One of the earliest computer implementations of connected neurons was developed by Bernard Widlow and Ted Hoff in 1960. Although such developments were interesting, they had limited practical use until 1986, when a software model learning algorithm called the multilayer perceptron (MLP) was developed.

Diagram of a Multilayer Perceptron (MLP)
Diagram of a Multilayer Perceptron (MLP).
Adrian Hopgood, Provided by author (not to be reused)

An MLP is a simple arrangement of simulated neurons, usually with three or four layers, where each layer is fully interconnected with the next. The MLP learning algorithm was revolutionary: it delivered the first practical tool that could learn from a set of examples (training data), generalize, and classify never-before-seen input data (test data).

This feat was achieved by attaching numerical weights to the connections between neurons, tweaking them for optimal classification on training data, before being deployed to classify never-before-seen examples.

MLPs can support a wide range of practical applications, provided the data is presented in a usable format. A classic example is handwritten character recognition, but only if the image has been pre-processed to extract key features.

New AI Models

Following the success of MLPs, various alternative forms of neural networks began to emerge, one important one being the Convolutional Neural Network (CNN) in 1998. It is similar to MLPs except that it adds an extra layer of neurons to identify key features in an image, eliminating the need for preprocessing.

While both MLPs and CNNs are discriminative models that can make decisions, typically by classifying inputs and generating interpretations, diagnoses, predictions, or recommendations, generative neural network models have also been developed, meaning they can create something new after being trained on a large number of past examples.

Generative neural networks can generate text, images, and music, as well as generate new sequences that aid in scientific discovery.

Two models of generative neural networks stand out: generative adversarial networks (GANs) and transformer networks. GANs achieve superior results because they are partly “adversarial” – they can be thought of as built-in critics that demand improved quality from the “generative” component.

Transformer networks have come to prominence through models such as GPT4 (Generative Pre-trained Transformer 4) and its text-based version ChatGPT. These large-scale language models (LLMs) are trained on huge datasets taken from the internet, and human feedback further improves performance through so-called reinforcement learning.
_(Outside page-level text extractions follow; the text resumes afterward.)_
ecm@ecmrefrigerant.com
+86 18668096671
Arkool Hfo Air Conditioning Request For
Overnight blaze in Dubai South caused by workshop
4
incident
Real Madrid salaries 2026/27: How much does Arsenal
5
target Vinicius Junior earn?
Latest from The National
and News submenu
As well as producing impressive generative capabilities, the vast training sets mean such networks are no longer limited to narrow, specialised domains like their predecessors, but generalise to cover any topic.

Where is AI heading?

The capabilities of LLM have led to dire predictions of AI taking over the world. In my view, such fear-mongering is unwarranted. Current models are clearly more powerful than their predecessors, but the trajectory is toward improved capacity, reliability, and accuracy, not forms of consciousness.

“The Hollywood dream of conscious machines is not going to come true anytime soon, and in fact there is no visible path to get there,” Professor Michael Wooldridge said in 2017, testifying before the UK House of Lords. Seven years on, his assessment remains correct.
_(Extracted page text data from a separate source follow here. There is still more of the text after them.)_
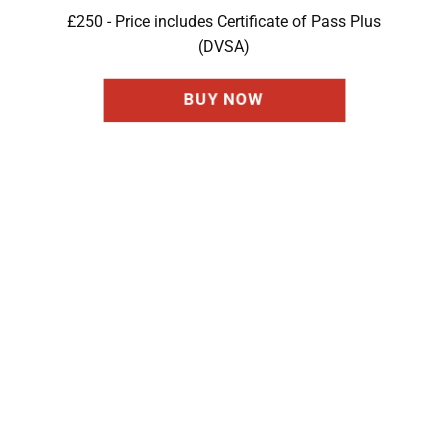
£250 - Price includes Certificate of Pass Plus
(DVSA)
BUY NOW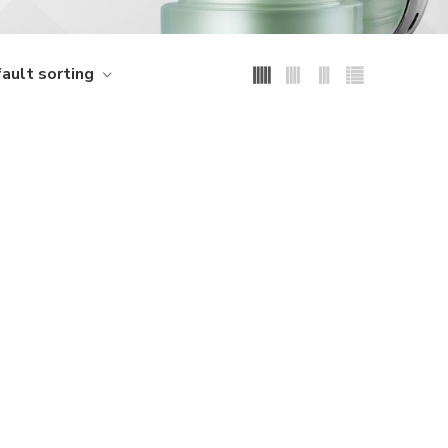
ault sorting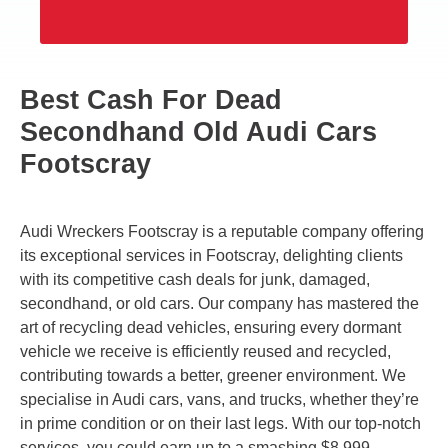
Best Cash For Dead
Secondhand Old Audi Cars
Footscray
Audi Wreckers Footscray is a reputable company offering
its exceptional services in Footscray, delighting clients
with its competitive cash deals for junk, damaged,
secondhand, or old cars. Our company has mastered the
art of recycling dead vehicles, ensuring every dormant
vehicle we receive is efficiently reused and recycled,
contributing towards a better, greener environment. We
specialise in Audi cars, vans, and trucks, whether they’re
in prime condition or on their last legs. With our top-notch
services, you could earn up to a smashing $8,999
While AI has many positive and exciting potential uses, history shows that machine learning is not the only tool. Symbolic AI still has a role to play because of its ability to incorporate known facts, understanding, and the human perspective.

For example, self-driving cars can be taught the laws of the road rather than learning by example, and medical diagnostic systems can provide validation and explanations for the outputs from machine learning systems against medical knowledge.

Social knowledge can be applied to filter out unpleasant or biased outputs.The future is bright and will see the use of a variety of AI techniques, including some that have been around for many years.